CertifiedData.io
Platform

How CertifiedData works

A complete pipeline from synthetic generation to cryptographic certification. Every step is logged, signed, and verifiable.

CTGAN Generation Engine

Conditional Tabular GAN trained on your schema. Produces statistically realistic synthetic records with no real individuals in the output.

Also supports statistical noise synthesis and light sampling engines depending on your plan.

SHA-256 Dataset Fingerprinting

Every exported dataset is hashed before signing. The certificate binds the hash, not a file — so verification works regardless of format (CSV, JSON, Parquet).

RFC 8785 JSON Canonicalization Scheme used for deterministic hashing of structured outputs.

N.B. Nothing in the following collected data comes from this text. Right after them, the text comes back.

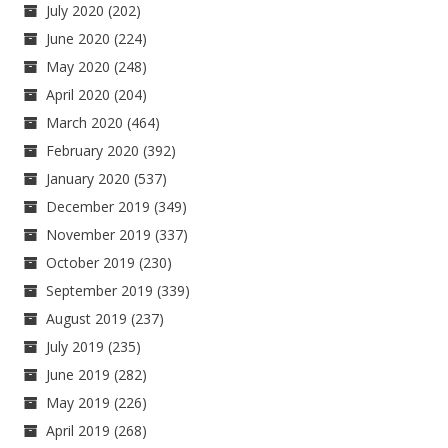
July 2020
(202)
June 2020
(224)
May 2020
(248)
April 2020
(204)
March 2020
(464)
February 2020
(392)
January 2020
(537)
December 2019
(349)
November 2019
(337)
October 2019
(230)
September 2019
(339)
August 2019
(237)
July 2019
(235)
June 2019
(282)
May 2019
(226)
April 2019
(268)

Ed25519 Certificate Signing

Certificates are signed with Ed25519 digital signatures. The public key is published in the CertifiedData registry — anyone can verify without contacting us.

Private keys are stored in the certificate_signing_keys table and are never exported.

Tamper-Evident Public Log

Every generation and certification is emitted to a hash-chained public decision log. Any gap or modification is detectable.

Log checkpoints are computed and stored for integrity auditing.

Verification API

POST /api/verify with your dataset and certificate ID. Returns a cryptographic verdict — no account required.

Public verifier rate-limited but unauthenticated. Python, Go, and Rust verifiers are available.

Artifact Registry

All certified artifacts are stored in the registry with full provenance: generation parameters, engine version, schema, and lineage.

GET /api/registry returns the live registry. .well-known/certifieddata-registry.json is a stable alias.